- WHAT TO DO
For every entry, output the exact wording.

[Saved data entries]
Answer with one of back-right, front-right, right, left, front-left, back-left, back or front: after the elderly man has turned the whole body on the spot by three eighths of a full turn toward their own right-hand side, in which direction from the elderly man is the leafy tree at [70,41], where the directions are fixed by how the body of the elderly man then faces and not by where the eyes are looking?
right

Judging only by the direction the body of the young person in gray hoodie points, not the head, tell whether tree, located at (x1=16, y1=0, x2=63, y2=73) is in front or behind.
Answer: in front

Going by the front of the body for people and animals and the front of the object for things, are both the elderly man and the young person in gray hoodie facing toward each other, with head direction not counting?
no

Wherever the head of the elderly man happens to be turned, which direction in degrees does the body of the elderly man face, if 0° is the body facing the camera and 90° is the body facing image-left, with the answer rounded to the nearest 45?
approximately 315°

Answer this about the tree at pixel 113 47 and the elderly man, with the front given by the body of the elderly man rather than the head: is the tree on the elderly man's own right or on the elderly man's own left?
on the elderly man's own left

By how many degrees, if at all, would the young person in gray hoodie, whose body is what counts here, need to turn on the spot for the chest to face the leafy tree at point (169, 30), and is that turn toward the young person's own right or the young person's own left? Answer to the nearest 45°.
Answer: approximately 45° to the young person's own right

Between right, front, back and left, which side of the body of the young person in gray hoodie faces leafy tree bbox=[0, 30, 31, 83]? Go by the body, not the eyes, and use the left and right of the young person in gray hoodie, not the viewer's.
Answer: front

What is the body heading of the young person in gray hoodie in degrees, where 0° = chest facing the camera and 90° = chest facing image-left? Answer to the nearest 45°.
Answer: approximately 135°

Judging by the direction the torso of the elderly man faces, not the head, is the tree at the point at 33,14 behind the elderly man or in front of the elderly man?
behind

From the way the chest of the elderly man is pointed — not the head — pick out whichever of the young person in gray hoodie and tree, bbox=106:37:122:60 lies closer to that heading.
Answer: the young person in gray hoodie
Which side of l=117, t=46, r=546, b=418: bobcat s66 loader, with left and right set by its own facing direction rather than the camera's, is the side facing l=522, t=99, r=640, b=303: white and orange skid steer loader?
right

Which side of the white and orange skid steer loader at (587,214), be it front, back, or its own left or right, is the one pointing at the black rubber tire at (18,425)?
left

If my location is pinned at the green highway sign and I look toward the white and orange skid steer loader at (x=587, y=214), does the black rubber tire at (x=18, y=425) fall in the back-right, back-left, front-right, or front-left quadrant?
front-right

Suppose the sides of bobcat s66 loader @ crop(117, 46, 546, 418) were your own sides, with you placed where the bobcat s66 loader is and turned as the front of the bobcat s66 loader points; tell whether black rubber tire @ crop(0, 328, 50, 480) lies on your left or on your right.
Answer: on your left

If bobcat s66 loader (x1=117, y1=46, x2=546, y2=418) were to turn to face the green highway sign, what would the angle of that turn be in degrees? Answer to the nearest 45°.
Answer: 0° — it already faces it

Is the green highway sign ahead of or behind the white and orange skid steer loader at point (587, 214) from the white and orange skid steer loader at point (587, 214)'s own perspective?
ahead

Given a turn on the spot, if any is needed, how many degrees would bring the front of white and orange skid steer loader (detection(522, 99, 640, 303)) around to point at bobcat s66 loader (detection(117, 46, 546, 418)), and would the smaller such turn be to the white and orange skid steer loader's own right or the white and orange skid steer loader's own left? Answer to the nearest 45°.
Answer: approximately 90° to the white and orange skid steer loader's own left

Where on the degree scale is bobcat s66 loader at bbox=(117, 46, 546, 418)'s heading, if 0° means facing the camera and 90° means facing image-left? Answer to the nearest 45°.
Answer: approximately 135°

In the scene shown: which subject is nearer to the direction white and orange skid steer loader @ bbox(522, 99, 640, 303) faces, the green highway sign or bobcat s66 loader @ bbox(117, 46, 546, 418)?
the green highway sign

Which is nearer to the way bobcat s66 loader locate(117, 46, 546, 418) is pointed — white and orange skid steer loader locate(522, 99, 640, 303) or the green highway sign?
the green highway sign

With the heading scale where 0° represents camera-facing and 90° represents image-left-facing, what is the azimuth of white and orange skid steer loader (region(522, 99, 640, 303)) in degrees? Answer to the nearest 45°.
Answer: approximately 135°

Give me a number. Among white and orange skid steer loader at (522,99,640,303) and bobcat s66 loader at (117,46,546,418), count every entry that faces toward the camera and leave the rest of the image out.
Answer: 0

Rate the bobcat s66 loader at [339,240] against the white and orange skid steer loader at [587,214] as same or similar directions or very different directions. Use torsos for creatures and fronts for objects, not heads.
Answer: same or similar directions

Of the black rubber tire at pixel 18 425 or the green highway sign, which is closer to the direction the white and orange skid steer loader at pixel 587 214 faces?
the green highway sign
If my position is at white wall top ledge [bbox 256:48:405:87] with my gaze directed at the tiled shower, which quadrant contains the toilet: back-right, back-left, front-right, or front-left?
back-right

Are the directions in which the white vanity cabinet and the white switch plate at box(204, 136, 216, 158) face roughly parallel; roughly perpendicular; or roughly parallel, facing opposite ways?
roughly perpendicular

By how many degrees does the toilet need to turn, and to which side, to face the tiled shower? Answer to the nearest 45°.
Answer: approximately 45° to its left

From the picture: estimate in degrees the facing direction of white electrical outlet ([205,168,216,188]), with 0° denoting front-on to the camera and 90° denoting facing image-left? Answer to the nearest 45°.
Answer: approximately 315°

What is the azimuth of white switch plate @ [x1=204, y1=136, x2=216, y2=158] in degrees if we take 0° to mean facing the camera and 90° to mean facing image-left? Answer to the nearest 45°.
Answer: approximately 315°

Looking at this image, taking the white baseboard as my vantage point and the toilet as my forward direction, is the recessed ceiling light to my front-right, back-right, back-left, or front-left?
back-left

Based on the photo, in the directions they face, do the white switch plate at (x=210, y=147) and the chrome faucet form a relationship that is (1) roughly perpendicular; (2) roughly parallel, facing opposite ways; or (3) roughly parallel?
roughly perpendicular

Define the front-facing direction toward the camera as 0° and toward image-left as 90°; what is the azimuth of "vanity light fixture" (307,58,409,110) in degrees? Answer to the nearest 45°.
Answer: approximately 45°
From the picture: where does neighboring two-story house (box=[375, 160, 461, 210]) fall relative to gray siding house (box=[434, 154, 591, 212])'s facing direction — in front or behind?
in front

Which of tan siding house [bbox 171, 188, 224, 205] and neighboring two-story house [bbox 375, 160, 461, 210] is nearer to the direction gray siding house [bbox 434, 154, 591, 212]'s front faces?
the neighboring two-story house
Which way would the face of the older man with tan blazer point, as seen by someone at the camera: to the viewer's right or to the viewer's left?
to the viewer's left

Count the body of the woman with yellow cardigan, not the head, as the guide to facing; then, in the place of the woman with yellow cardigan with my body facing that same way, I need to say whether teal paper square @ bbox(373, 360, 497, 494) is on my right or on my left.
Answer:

- EXERCISE SOLUTION
Answer with one of back-right, front-right, right, left, front-left, back-left, back or front: after the elderly man has turned the whole body on the spot by three eighths of a full turn toward their own right-hand side, in which direction from the elderly man is the leafy tree at [70,41], where the directions are fixed by how the body of the elderly man then faces and not by where the eyes are looking?
right

Judging only by the direction the body of the young person in gray hoodie points, not the head, tell whether tree, located at (x1=16, y1=0, x2=63, y2=73) is in front or behind.
Answer: in front

Going by the front of the body for people and animals and the front of the object for things, are both the elderly man and the young person in gray hoodie facing toward each other, with head direction not counting?
no

Wherever the head of the elderly man happens to be turned, which direction in degrees does the body of the elderly man face, if 0° is the body facing the camera and 90° is the body facing image-left, with the answer rounded to the nearest 45?
approximately 315°

Answer this about the tree at pixel 113 47 and the elderly man, with the front given by the body of the elderly man rather than the head: is the tree on the elderly man's own right or on the elderly man's own left?
on the elderly man's own left

By how many degrees, if at all, would the young person in gray hoodie, whose body is what counts here, need to turn on the spot for the chest to face the leafy tree at point (169, 30), and is that turn toward the young person's own right or the young person's own left? Answer to the nearest 45°.
Answer: approximately 45° to the young person's own right

Between right, front, back and left, which side of the body of the young person in gray hoodie faces leafy tree bbox=[0, 30, 31, 83]? Go by the body, not the eyes, and use the left and right of the young person in gray hoodie, not the viewer's.
Answer: front

What is the body heading of the young person in gray hoodie in degrees, where 0° = chest facing the camera and 90° = chest facing image-left? Answer to the nearest 45°.
Answer: approximately 135°

Judging by the direction the torso of the elderly man faces, not the head, is the tree at the point at 33,14 behind the elderly man or in front of the elderly man?
behind

From the way the chest of the elderly man is pointed — not the head — pick out whichever of the young person in gray hoodie and tree, bbox=106:37:122:60 lies closer to that heading.
Answer: the young person in gray hoodie
Which side of l=117, t=46, r=546, b=418: bobcat s66 loader, with left and right set by its own facing direction rather than the camera's, is the side facing l=522, t=99, r=640, b=303: white and orange skid steer loader?
right

Which side of the white and orange skid steer loader at (587,214), be it front, back, or its own left or right, is the one pointing at the black rubber tire at (18,425)?
left

If my location is pinned at the green highway sign and I look toward the white and orange skid steer loader at (x=587, y=214), does the black rubber tire at (x=18, y=425) fall in the back-right, back-left, front-right, or front-left quadrant?
front-right

Suppose the sides of bobcat s66 loader @ crop(117, 46, 546, 418) were your own sides, with you placed where the bobcat s66 loader is and turned as the front of the bobcat s66 loader points; tell whether black rubber tire @ crop(0, 328, 50, 480) lies on your left or on your right.
Answer: on your left

If bobcat s66 loader (x1=117, y1=46, x2=546, y2=418) were to turn to face the green highway sign, what would the angle of that turn be in degrees? Answer to the nearest 45°.
Answer: 0° — it already faces it

Is the green highway sign ahead of or behind the white and orange skid steer loader at point (587, 214) from the white and orange skid steer loader at point (587, 214)'s own perspective?
ahead

Given a turn on the spot, if any is needed, how many degrees would bring the front of white and orange skid steer loader (detection(522, 99, 640, 303)) around to point at bobcat s66 loader (detection(117, 46, 546, 418)), and would the smaller such turn be to the white and orange skid steer loader's own right or the white and orange skid steer loader's own left? Answer to the nearest 45°.
Answer: approximately 90° to the white and orange skid steer loader's own left

Where on the degree scale is bobcat s66 loader at bbox=(117, 46, 546, 418)'s heading, if 0° means facing the camera and 90° means facing image-left? Answer to the nearest 45°.
Answer: approximately 135°

In the scene shown: which subject is nearer to the direction white and orange skid steer loader @ bbox(522, 99, 640, 303) faces, the green highway sign or bobcat s66 loader @ bbox(117, 46, 546, 418)?
the green highway sign

Which is nearer to the way bobcat s66 loader locate(117, 46, 546, 418) is pointed — white and orange skid steer loader locate(522, 99, 640, 303) or the green highway sign?
the green highway sign

With the heading scale where 0° represents camera-facing and 90° represents image-left-facing, what is the azimuth of white and orange skid steer loader (region(522, 99, 640, 303)) in degrees? Answer to the nearest 45°.
Answer: approximately 135°

Give me a number. Among white and orange skid steer loader at (522,99,640,303) and bobcat s66 loader at (117,46,546,418), count every entry that faces toward the camera and leave the rest of the image out.
Answer: 0

Rate the bobcat s66 loader at [339,240] against the white and orange skid steer loader at [587,214] as same or similar directions or very different directions. Use torsos for creatures and fronts for objects, not heads.
Answer: same or similar directions

Of the black rubber tire at pixel 18 425 or the green highway sign, which is closer to the direction the white and orange skid steer loader at pixel 587 214 faces?
the green highway sign
If my position is at white wall top ledge [bbox 256:48:405:87] with my gaze directed at the tiled shower, which quadrant contains the toilet: back-right, back-left, front-right, or front-left?
back-right

Are the directions in which the white vanity cabinet and the white switch plate at box(204, 136, 216, 158) face roughly parallel; roughly perpendicular; or roughly parallel, facing opposite ways?
roughly perpendicular

By how many degrees does the toilet need to turn, and to which side, to face the tiled shower? Answer to the nearest 45°.
Answer: approximately 45° to its left

From the picture: estimate in degrees the facing direction of white electrical outlet ([205,168,216,188]), with 0° denoting front-on to the camera and 90° denoting facing image-left? Answer to the nearest 45°.
Answer: approximately 315°

What is the azimuth of white switch plate @ [x1=204, y1=136, x2=216, y2=158] in degrees if we take 0° to mean facing the camera and 90° to mean facing image-left? Answer to the nearest 45°.
Answer: approximately 315°

Looking at this image, taking the white baseboard as my vantage point and the toilet as my forward direction, is the recessed ceiling light to my front-right, back-right, back-left, or front-left?
back-left

Based on the photo, in the directions they face, do the white switch plate at (x=210, y=147) and the chrome faucet form a relationship that is (1) roughly perpendicular; (2) roughly parallel, facing opposite ways; or (3) roughly parallel?
roughly perpendicular

Define the front-facing direction toward the camera as 0° and toward image-left as 90°; what is the azimuth of "vanity light fixture" (307,58,409,110) in degrees? Answer to the nearest 45°.
Answer: approximately 45°
From the picture: where does neighboring two-story house (box=[375, 160, 461, 210]) fall relative to gray siding house (box=[434, 154, 591, 212])'s facing direction — in front or behind?
in front

Which of tan siding house [bbox 171, 188, 224, 205] and neighboring two-story house [bbox 375, 160, 461, 210] is nearer to the direction gray siding house [bbox 434, 154, 591, 212]'s front faces?
the neighboring two-story house
Which way would the face of the older man with tan blazer point, as seen by someone at the camera: to the viewer's right or to the viewer's left?
to the viewer's left

Count the body of the woman with yellow cardigan, not the head, as the guide to facing; then, in the place of the woman with yellow cardigan with my body facing that same way, I need to say whether teal paper square @ bbox(373, 360, 497, 494) is on my right or on my left.
Answer:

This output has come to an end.